PROBLEMS TO WORK ON ::
- A) Please copy, word for word, the part of the HDF5 thread that opens with the words containing "And also, In" and closes with "my test code.".
- B) In the HDF5 thread, what does the reply say can be done, given that HDF5.jl has no pregenerated binding for H5Sselect_none?
- C) Check each statement against the HDF5 thread: (i) The remote device reached its disk through NFS. (ii) HDF5.jl already has a pregenerated binding for H5Sselect_none. (iii) HDF5 was built from source. Answer yes or no for each, quoting the words of the thread that decide it.

The local machine is connected directly to a disk, which I will write the hdf5 file, and the remote device was connected to a disk with NFS.
My question is, why does that error appear? Does it appear because it uses NFS? If this is avoidable, then how?
And also, In the article "https://www.hdfgroup.org/2015/08/parallel-io-with-hdf5/" there is H5Sselect_none operation for collective mode. Does HDF5.jl have similar functionality? If so, how can I use it?
Thanks.
Here is my test code.
using HDF5
using MPI
function main()
@assert HDF5.has_parallel()
MPI.Init()
comm = MPI.COMM_WORLD
info = MPI.Info()
ff = h5open("test.h5", "w", comm, info)
MPI.Barrier(comm)
Nproc = MPI.Comm_size(comm)
myrank = MPI.Comm_rank(comm)
M = 10
A = fill(myrank, M, 2) # local data
dims = (M, Nproc*2+1) # dimensions of global data
# Create dataset
@show "Create dataset"
dset = create_dataset(ff, "/data", datatype(eltype(A)), dataspace(dims), chunk=(M, 2), dxpl_mpio=:collective)
@show "After dataset"
# Write local data
dset[:, 2*myrank + 1:2*myrank + 2] = A
@show "After write dataset"
close(ff)
MPI.Finalize()
end
main()
And my result of "MPIPreferences.use_system_binary()".
julia> MPIPreferences.use_system_binary()
┌ Info: MPI implementation identified
│ libmpi = "libmpi"
│ version_string = "MPICH Version: 4.1.2\nMPICH Release date: Wed Jun 7 15:22:45 CDT 2023\nMPICH ABI: 15:1:3\nMPICH Device: ch4:ofi\nMPICH configure: --prefix=/home/---/tools/mpich --with-ucx=/home/---/tools/ucx\nMPICH CC: /home/---/tools/gcc/bin/gcc -O2\nMPICH CXX: /home/hyunwook/tools/gcc/bin/g++ -O2\nMPICH F77: /home/---/tools/gcc/bin/gfortran -O2\nMPICH FC: /home/---/tools/gcc/bin/gfortran -O2\n"
│ imply = "MPICH"
│ version = v"4.1.2"
└ abi = "MPICH"
┌ Info: MPIPreferences unchanged
│ binary = "system"
│ libmpi = "libmpi"
│ abi = "MPICH"
│ pieces = "mpiexec"
│ preloads = Any[]
└ preloads_env_switch = nothing
Run script (for sbatch)
#!/bin/bash
#SBATCH -J hdf5_test
#SBATCH -o stdout_log.o%j
#SBATCH -N 1
#SBATCH -n 32
mpiexec.hydra -np $SLURM_NTASKS julia test.jl
My Env
- Centos7.5
- slurm with hydra
- HDF5 1.14.1
- GCC 13.2.0
- MPICH 4.1.2 (Yes, I built HDF5, GCC, and MPICH from the source)
@simonbyrne might be best equipped to answer the overall question.
there is H5Sselect_none operation for collective mode. Does HDF5.jl have similar functionality? If so, how can I use it?
We don't have a pregenerated binding for H5Sselect_none in HDF5.jl for this yet. Based on auto-generated bindings in LibHDF5.jl you could just invoke the ccall directly.

ITEMS ::
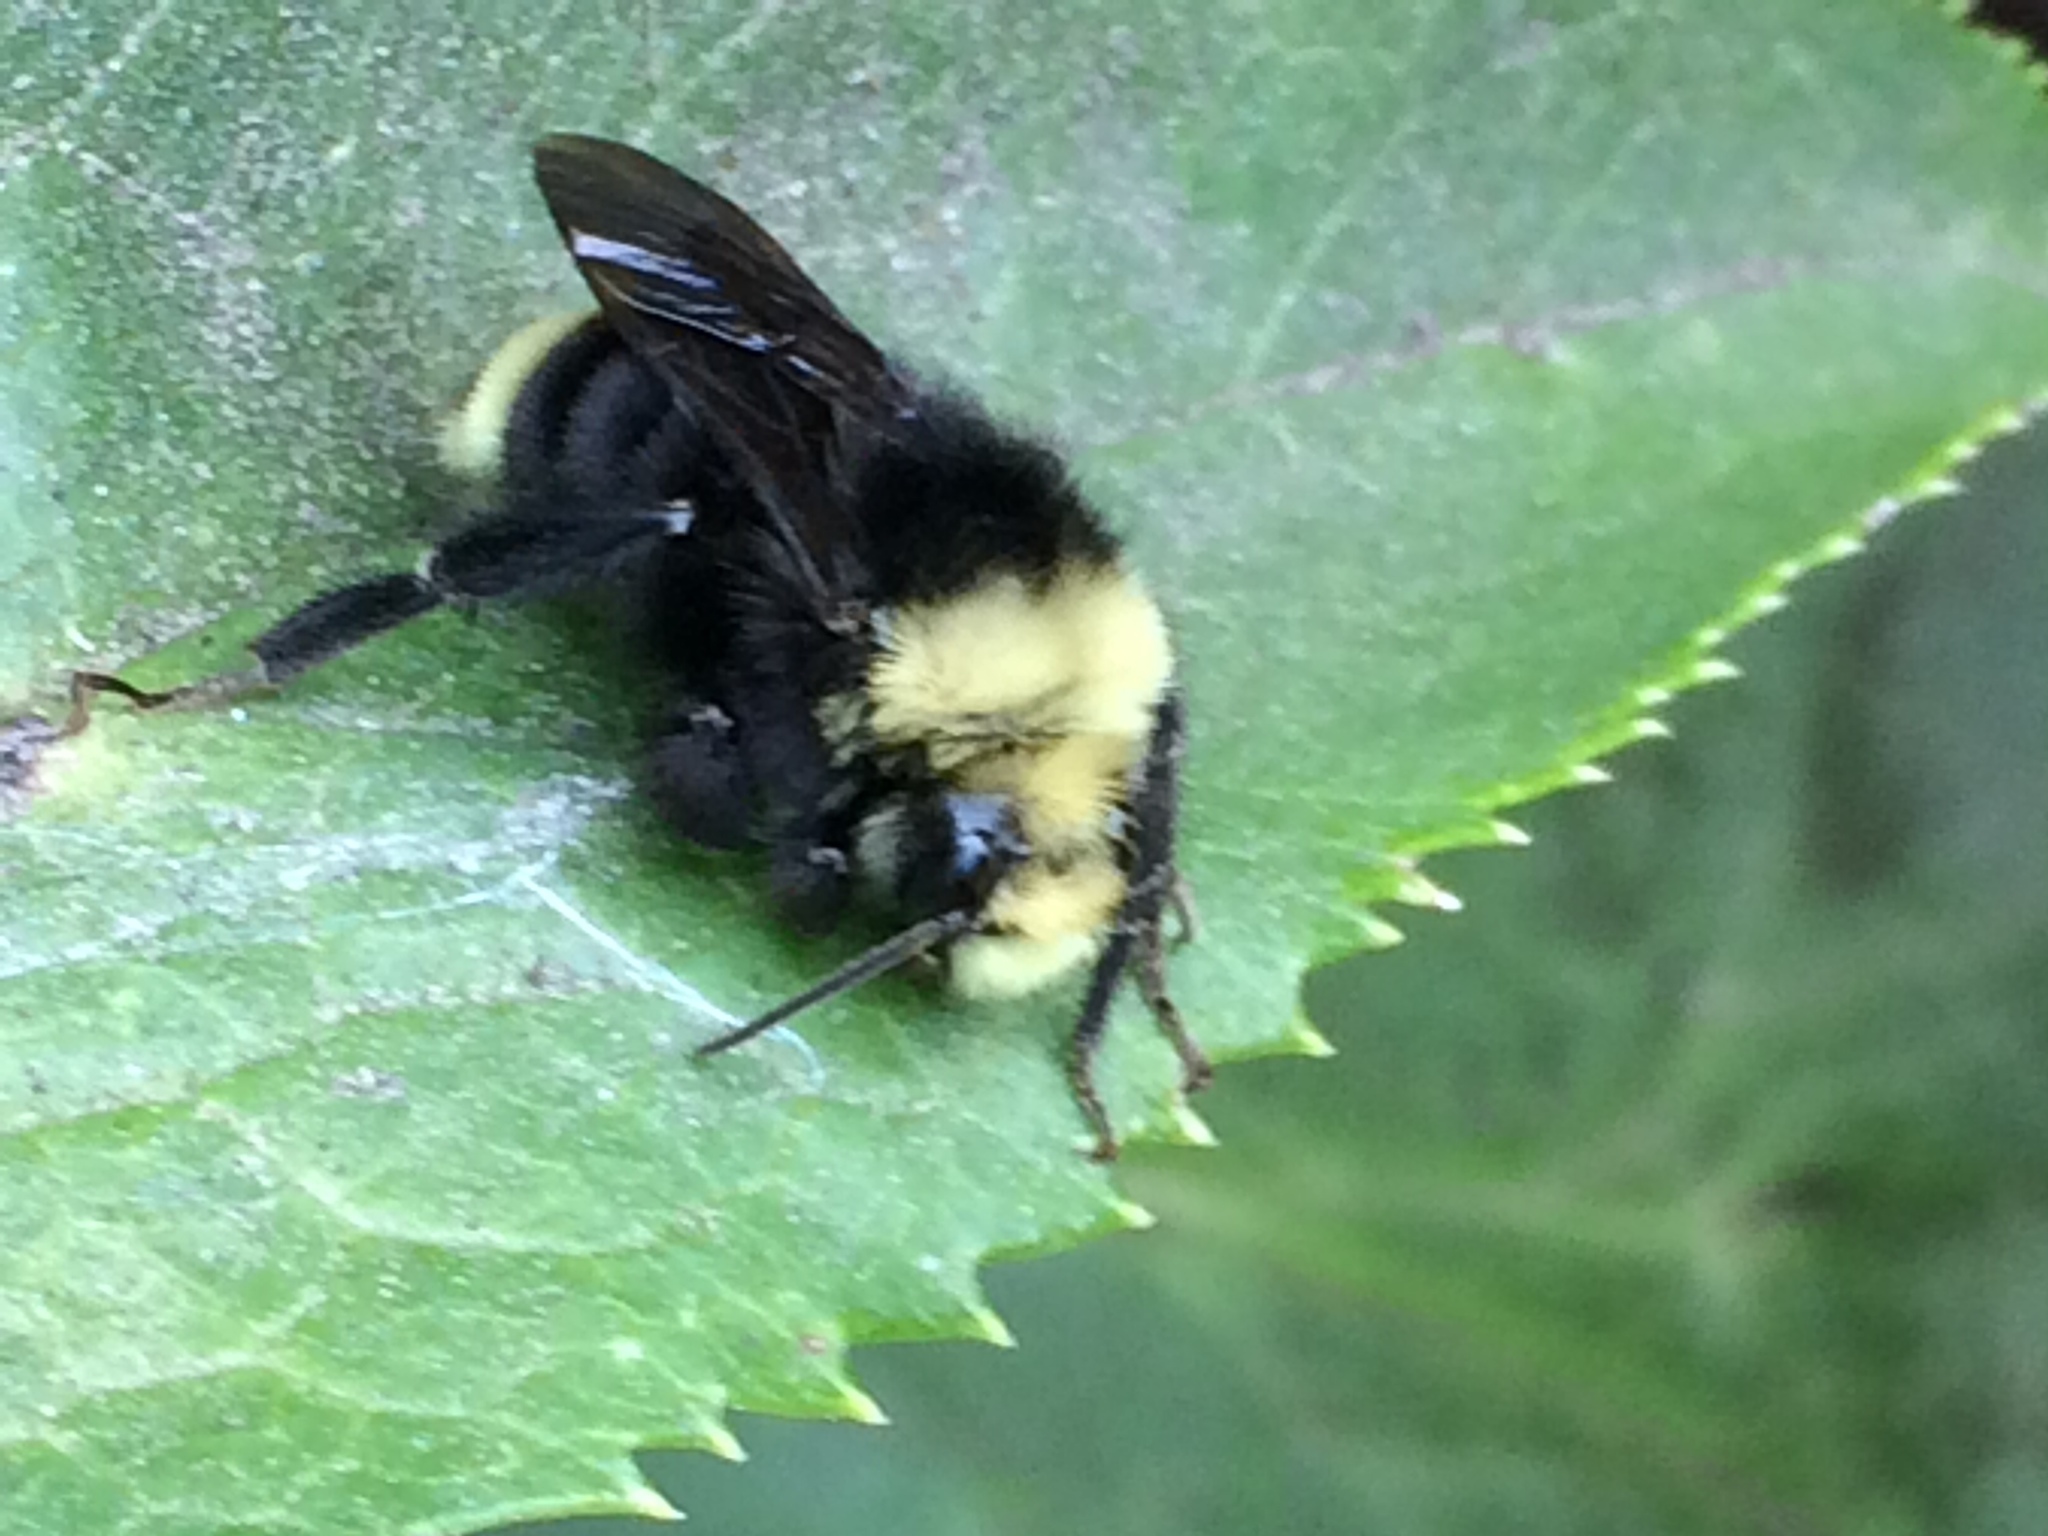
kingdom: Animalia
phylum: Arthropoda
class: Insecta
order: Hymenoptera
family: Apidae
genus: Bombus
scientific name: Bombus vosnesenskii
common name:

TASK RESULTS ::
- A)
And also, In the article "https://www.hdfgroup.org/2015/08/parallel-io-with-hdf5/" there is H5Sselect_none operation for collective mode. Does HDF5.jl have similar functionality? If so, how can I use it?
Thanks.
Here is my test code.

- B) Invoke the ccall directly, based on the auto-generated bindings in LibHDF5.jl.

- C)
(i) Yes: "the remote device was connected to a disk with NFS."
(ii) No: "We don't have a pregenerated binding for H5Sselect_none in HDF5.jl for this yet."
(iii) Yes: "Yes, I built HDF5, GCC, and MPICH from the source"